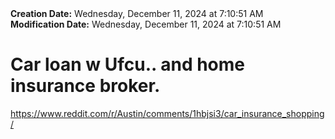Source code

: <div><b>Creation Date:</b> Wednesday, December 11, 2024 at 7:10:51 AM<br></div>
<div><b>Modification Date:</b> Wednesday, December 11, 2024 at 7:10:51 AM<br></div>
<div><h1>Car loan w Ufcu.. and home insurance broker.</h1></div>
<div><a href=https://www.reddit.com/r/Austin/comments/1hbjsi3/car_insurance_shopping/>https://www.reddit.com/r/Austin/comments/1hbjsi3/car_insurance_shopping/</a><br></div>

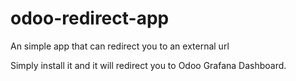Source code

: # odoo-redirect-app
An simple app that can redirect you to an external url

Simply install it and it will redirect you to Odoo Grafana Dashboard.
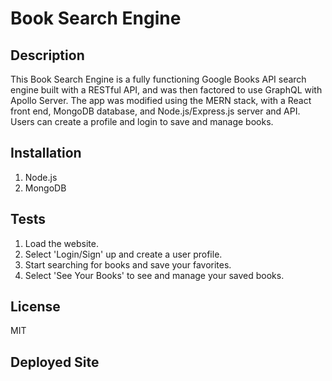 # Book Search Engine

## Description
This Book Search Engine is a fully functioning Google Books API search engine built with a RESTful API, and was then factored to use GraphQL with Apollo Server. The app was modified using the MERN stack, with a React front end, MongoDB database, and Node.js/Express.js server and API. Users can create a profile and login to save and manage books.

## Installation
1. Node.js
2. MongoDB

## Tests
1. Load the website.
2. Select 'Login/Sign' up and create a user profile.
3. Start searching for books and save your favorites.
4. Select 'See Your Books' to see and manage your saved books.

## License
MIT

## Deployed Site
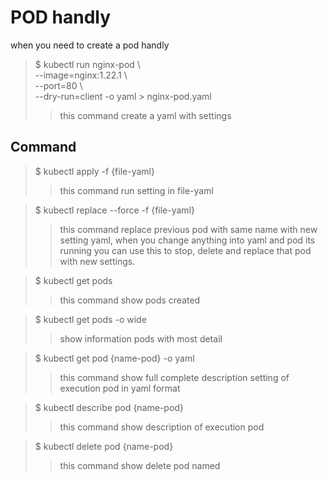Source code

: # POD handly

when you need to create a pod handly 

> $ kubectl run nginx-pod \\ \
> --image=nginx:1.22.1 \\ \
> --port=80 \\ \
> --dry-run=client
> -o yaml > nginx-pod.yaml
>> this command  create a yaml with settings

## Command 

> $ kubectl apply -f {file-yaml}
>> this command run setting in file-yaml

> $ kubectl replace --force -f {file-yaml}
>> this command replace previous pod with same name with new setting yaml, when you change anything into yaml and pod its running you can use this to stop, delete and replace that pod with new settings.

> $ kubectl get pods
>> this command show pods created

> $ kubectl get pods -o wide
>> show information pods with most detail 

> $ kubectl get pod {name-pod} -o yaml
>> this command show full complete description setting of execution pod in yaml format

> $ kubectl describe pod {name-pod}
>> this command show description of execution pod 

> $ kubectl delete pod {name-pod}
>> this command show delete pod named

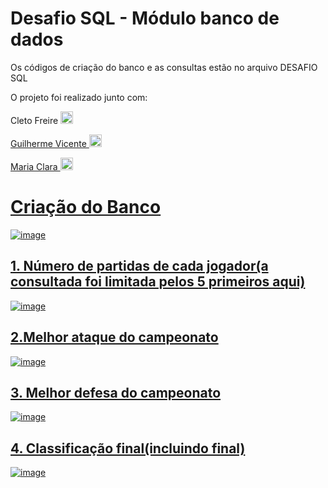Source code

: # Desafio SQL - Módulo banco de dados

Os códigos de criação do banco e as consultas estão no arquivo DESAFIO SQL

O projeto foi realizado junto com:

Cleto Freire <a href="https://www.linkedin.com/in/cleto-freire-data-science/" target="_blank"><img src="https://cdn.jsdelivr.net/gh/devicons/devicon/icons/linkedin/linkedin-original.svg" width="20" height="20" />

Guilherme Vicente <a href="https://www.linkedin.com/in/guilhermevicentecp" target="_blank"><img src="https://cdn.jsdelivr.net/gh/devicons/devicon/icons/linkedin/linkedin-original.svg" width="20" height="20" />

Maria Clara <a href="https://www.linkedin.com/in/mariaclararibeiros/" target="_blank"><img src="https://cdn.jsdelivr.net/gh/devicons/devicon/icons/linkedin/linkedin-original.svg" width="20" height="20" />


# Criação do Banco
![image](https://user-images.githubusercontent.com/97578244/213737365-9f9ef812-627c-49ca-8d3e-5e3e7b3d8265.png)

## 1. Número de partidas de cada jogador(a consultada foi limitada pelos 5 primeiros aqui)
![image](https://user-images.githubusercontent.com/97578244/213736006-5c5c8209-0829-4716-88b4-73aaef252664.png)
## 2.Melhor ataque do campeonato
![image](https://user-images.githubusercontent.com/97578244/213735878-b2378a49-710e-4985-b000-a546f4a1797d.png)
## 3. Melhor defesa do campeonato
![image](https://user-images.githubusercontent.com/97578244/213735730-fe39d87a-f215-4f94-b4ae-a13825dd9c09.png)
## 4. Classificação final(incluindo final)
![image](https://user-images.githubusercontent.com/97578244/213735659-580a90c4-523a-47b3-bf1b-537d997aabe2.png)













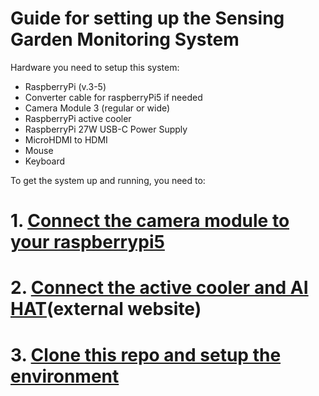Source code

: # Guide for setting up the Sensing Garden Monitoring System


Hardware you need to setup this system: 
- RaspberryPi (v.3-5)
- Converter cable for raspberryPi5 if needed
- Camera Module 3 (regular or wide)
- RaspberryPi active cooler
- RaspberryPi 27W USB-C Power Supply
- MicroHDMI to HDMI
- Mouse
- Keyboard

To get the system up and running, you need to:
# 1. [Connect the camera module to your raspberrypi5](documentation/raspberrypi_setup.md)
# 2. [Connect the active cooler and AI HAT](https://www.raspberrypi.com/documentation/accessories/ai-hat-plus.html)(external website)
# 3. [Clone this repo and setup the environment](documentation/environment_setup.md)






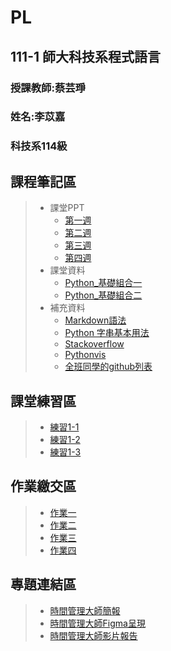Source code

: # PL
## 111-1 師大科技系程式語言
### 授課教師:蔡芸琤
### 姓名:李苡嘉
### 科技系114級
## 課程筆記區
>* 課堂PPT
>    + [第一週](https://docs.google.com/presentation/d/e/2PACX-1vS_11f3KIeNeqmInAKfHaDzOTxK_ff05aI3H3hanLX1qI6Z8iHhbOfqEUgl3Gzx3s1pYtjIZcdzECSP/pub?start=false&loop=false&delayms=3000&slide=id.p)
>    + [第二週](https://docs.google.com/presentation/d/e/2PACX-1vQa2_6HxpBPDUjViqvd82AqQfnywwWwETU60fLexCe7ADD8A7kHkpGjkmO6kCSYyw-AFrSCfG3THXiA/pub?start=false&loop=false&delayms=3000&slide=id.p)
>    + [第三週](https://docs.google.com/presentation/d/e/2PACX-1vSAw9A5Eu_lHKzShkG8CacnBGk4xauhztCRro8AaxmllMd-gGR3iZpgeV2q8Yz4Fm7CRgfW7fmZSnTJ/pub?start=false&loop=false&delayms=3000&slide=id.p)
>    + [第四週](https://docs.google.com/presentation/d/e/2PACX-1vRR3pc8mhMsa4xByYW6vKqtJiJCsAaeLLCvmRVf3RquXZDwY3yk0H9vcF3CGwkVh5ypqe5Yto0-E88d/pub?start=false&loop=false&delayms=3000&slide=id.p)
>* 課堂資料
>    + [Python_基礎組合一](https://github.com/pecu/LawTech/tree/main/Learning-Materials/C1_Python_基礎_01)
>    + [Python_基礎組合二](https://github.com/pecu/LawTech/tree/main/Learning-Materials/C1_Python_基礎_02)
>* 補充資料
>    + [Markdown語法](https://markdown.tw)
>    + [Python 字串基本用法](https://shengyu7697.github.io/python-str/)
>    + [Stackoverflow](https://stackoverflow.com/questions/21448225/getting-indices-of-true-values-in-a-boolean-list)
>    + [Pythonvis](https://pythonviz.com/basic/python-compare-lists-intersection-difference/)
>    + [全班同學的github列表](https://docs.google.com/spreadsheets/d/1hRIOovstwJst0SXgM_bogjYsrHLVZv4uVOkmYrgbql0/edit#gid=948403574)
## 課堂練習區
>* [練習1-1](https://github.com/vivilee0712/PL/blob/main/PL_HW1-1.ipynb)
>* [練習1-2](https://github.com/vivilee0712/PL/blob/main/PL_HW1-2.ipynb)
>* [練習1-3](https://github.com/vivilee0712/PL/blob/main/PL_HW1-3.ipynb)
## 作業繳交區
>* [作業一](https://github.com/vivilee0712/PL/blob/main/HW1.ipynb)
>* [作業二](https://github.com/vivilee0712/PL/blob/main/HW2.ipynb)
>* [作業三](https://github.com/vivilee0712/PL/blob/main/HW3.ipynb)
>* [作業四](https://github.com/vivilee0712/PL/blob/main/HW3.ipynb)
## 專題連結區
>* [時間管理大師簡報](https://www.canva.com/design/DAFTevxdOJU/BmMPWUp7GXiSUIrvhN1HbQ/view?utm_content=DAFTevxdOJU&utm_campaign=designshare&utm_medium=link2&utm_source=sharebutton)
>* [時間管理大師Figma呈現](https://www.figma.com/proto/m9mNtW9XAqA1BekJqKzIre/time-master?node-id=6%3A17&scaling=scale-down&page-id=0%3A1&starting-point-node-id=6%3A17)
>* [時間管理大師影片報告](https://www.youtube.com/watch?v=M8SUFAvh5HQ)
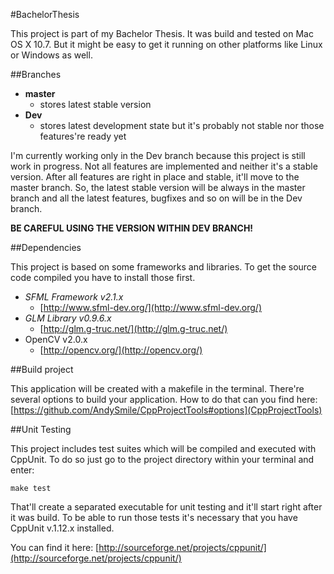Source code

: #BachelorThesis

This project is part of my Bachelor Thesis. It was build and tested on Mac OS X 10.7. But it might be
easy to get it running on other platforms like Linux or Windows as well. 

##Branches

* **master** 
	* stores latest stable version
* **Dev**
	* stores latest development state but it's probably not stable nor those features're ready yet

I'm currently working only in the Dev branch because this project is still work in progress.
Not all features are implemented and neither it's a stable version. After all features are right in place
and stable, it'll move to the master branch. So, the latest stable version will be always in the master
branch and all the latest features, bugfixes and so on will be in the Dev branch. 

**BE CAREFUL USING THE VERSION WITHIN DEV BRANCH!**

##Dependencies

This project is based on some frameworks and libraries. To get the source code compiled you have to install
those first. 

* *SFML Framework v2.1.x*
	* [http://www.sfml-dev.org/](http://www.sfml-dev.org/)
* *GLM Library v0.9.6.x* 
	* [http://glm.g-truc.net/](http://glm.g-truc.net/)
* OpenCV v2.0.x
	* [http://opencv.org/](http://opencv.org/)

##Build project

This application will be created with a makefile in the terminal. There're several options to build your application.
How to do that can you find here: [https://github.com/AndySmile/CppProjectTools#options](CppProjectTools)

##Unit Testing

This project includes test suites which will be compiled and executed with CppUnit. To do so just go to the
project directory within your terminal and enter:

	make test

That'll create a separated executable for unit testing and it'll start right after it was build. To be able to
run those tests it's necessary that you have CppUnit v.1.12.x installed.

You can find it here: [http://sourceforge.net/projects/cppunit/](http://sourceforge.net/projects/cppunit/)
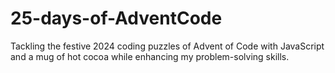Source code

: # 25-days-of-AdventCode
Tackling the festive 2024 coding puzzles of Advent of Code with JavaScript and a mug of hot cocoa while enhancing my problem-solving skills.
========
Work request:
Reproduce word for word the material above, starting with the line that has "stores latest stable version" and stopping after the line that has "branch and all".

Task result:
	* stores latest stable version
* **Dev**
	* stores latest development state but it's probably not stable nor those features're ready yet

I'm currently working only in the Dev branch because this project is still work in progress.
Not all features are implemented and neither it's a stable version. After all features are right in place
and stable, it'll move to the master branch. So, the latest stable version will be always in the master
branch and all the latest features, bugfixes and so on will be in the Dev branch. 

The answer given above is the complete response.